Pipeline Workflows: Custom Data Collection & Training
The repository contains scripts that allow you to collect your own gesture samples via a webcam and train a custom recognition model.
Collect Custom Gesture Data
Record gestures dynamically from your webcam to expand training samples.
cd backend/translator python improved_self_collection.py
- Answer if you are left-handed (it automatically mirrors joint orientations).
- Follow the screen prompts.

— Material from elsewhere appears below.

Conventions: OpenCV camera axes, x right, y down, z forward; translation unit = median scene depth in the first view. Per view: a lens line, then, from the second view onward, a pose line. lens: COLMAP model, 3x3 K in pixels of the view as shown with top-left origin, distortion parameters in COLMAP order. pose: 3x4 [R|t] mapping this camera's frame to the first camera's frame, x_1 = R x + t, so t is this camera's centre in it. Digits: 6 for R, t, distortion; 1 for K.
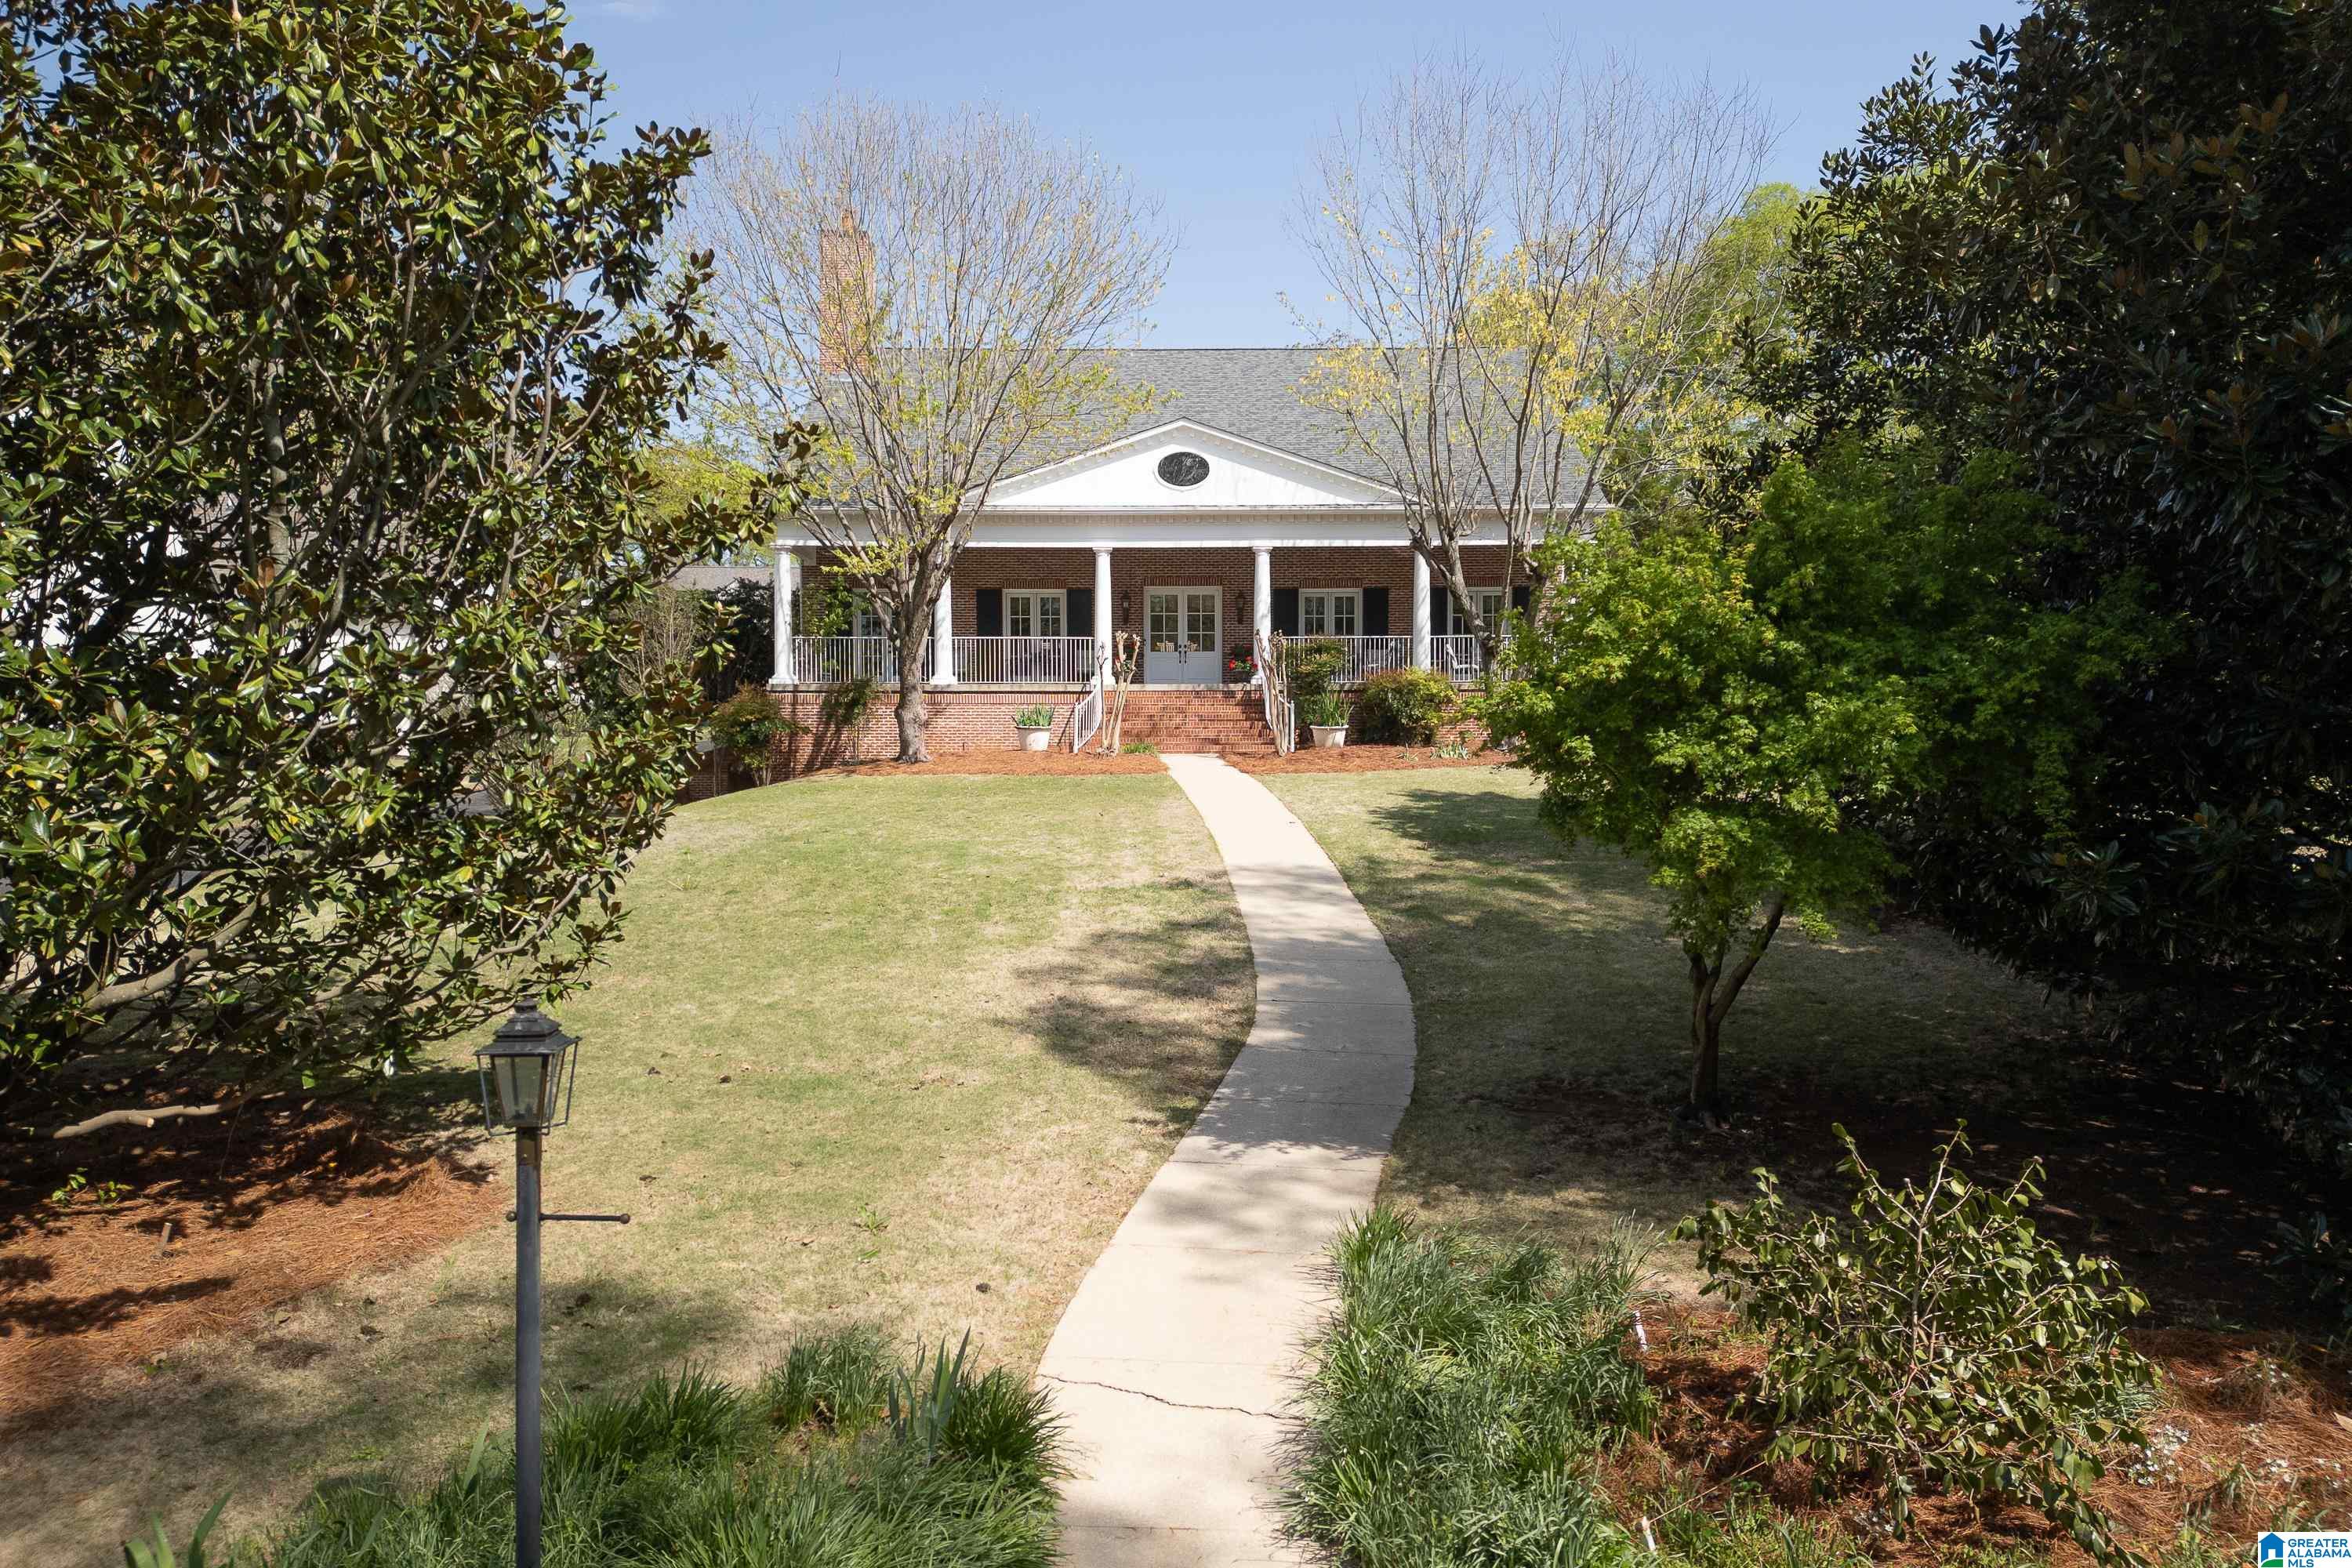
lens RADIAL K [[1657.4, 0, 1178.2], [0, 1657.4, 796.6], [0, 0, 1]] dist [0.063356, -0.001878]
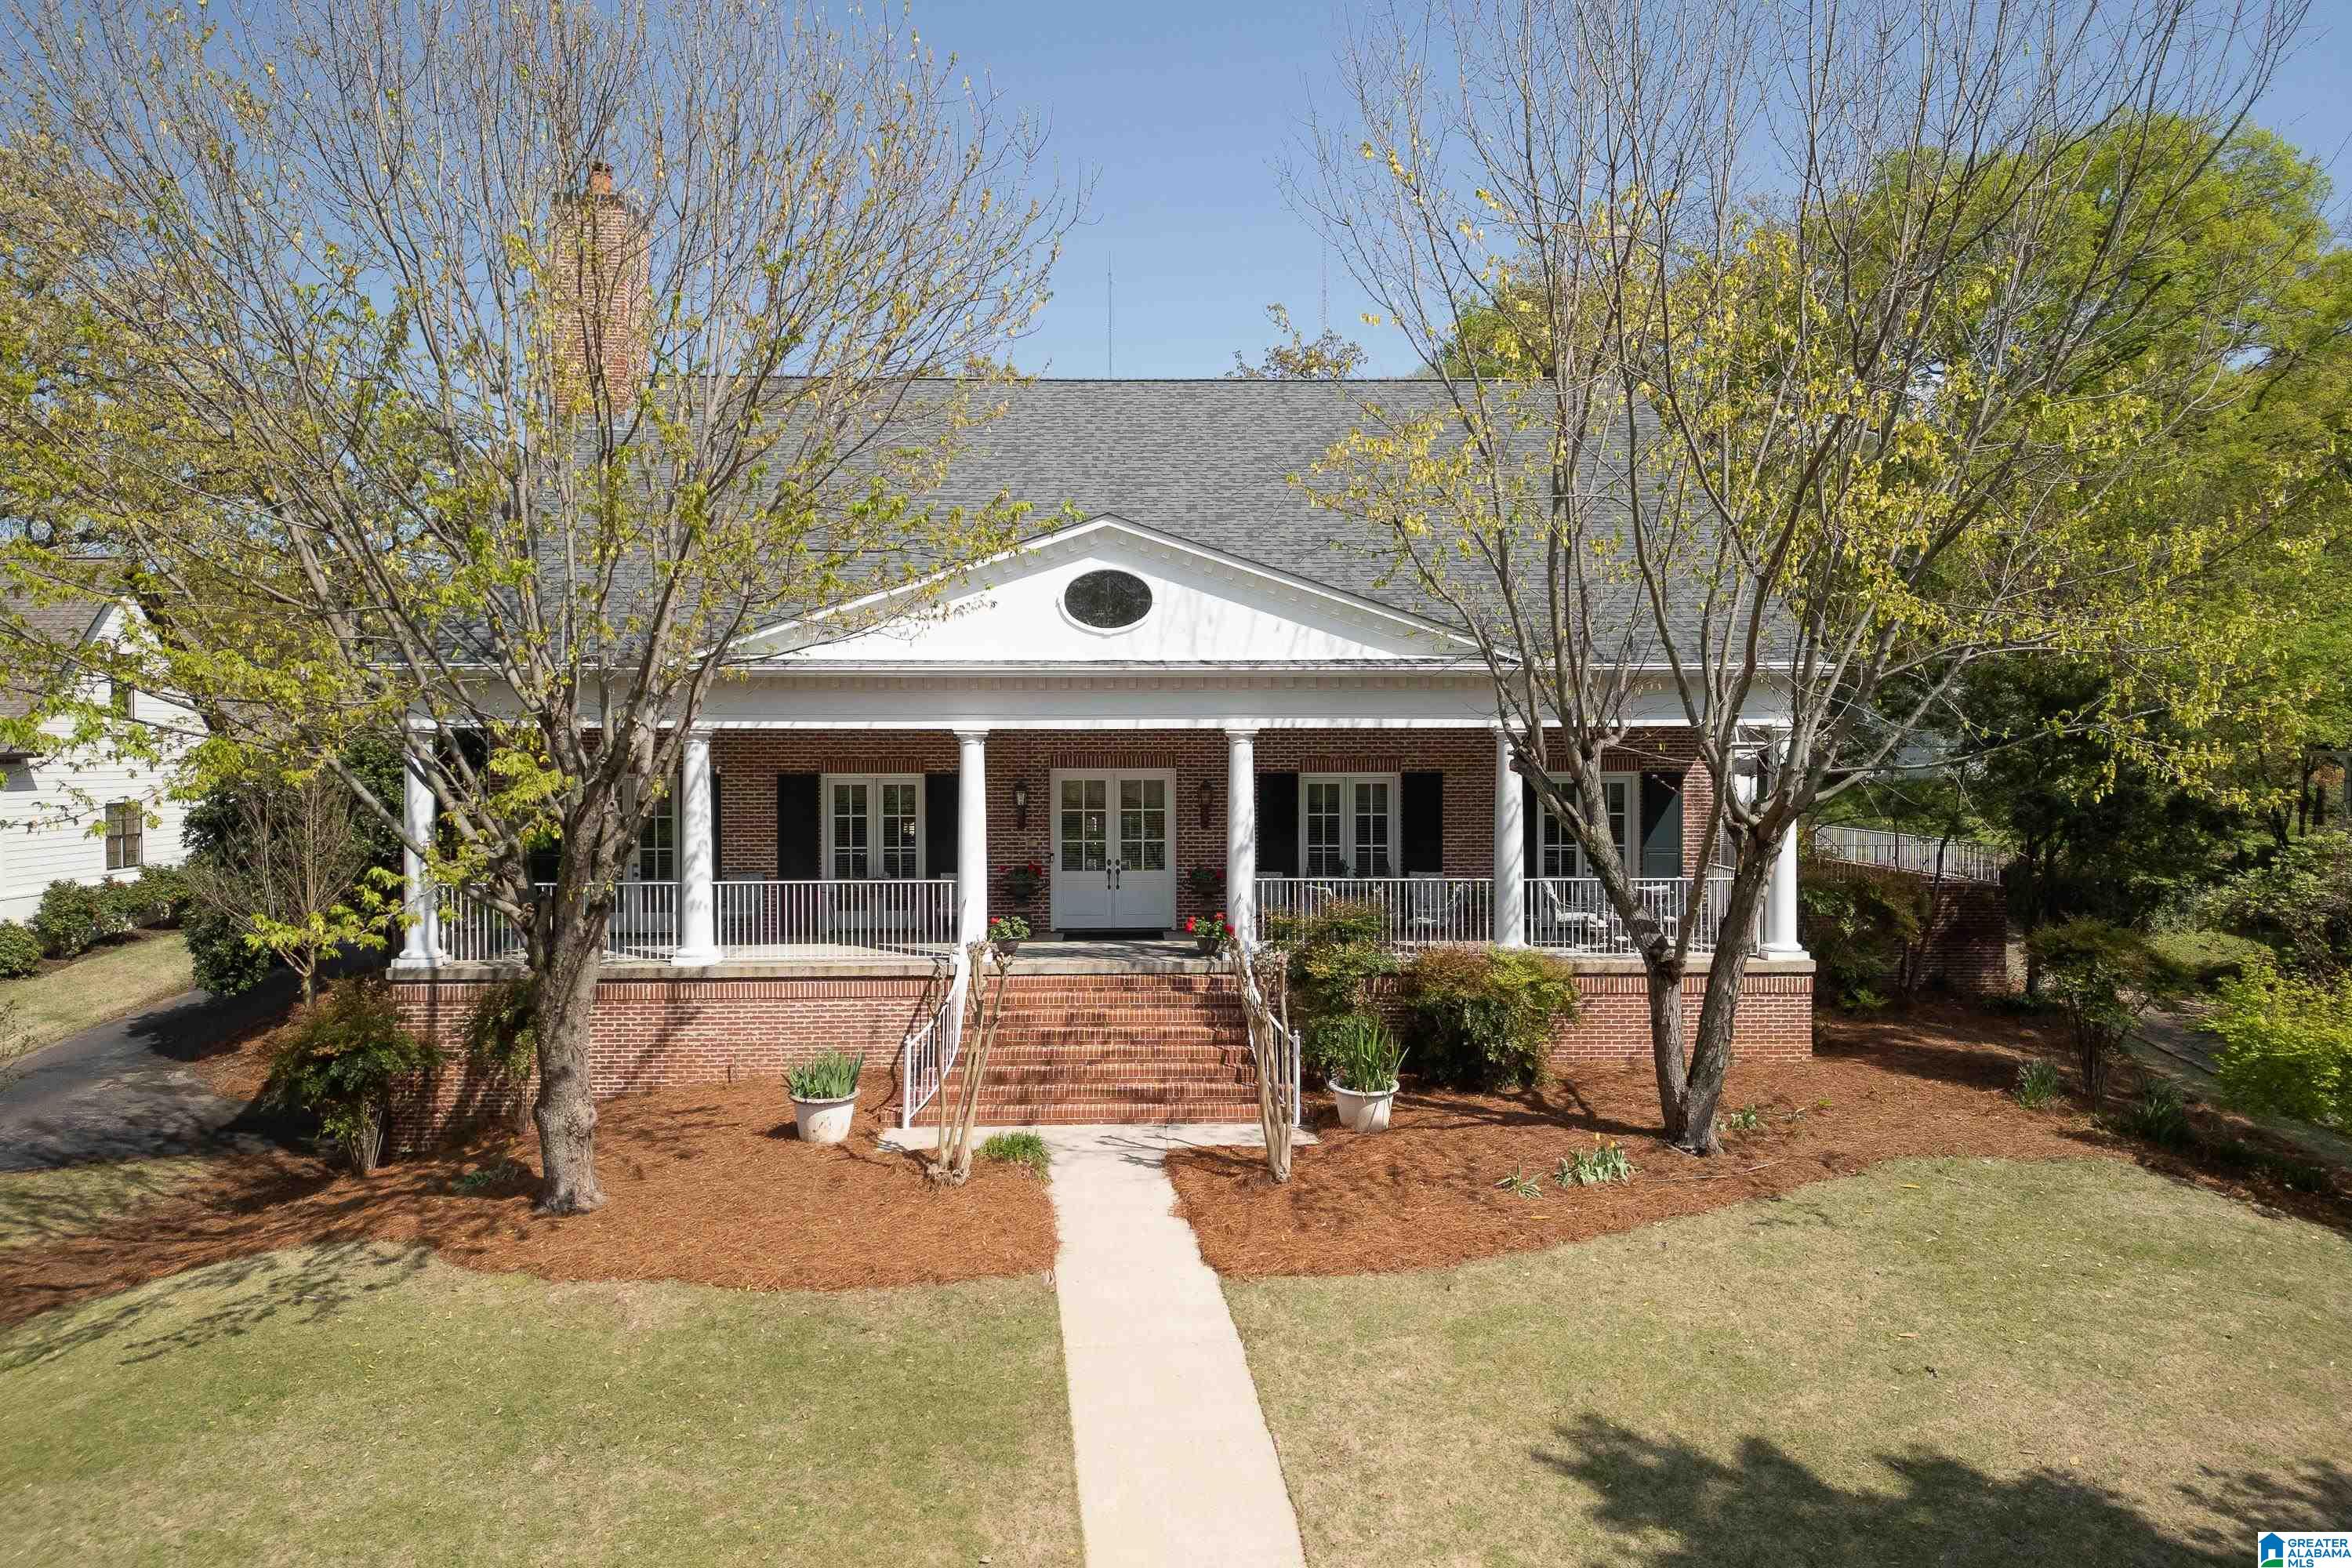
lens RADIAL K [[1657.4, 0, 1173.5], [0, 1657.4, 774.3], [0, 0, 1]] dist [0.063356, -0.001878]
pose [[0.999913, 0.000239, 0.013217, 0.018873], [-0.000180, 0.999990, -0.004453, -0.131711], [-0.013218, 0.004450, 0.999903, 0.408091]]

Press S to start/pause recording, D to discard, and Q to quit.
Preprocess & Train the Model
Compile joint keypoints, apply spatial/temporal augmentations (speed variations, reverse playback, coordinate translations, noise jittering), and train the model:
python improved_training.py
This script will:
- Read coordinates from the MP_Data/ directories.
- Scale features using Robust Scaling, saving normalizations to train_median_reduced.npy and train_iqr_reduced.npy.
- Execute the training loop and export the best-performing model to best_asl_model_reduced.h5.
Security
- Password Safety: Implements secure hashing algorithms with BCrypt via passlib.
- REST Access Restrictions: Features standard JWT Token encryption using HS256 signatures to safeguard private progression routes, user profiles, and camera prediction API posts.
- Media Security: File uploads validate and sanitize image mime-types before writing local disk file trees.
.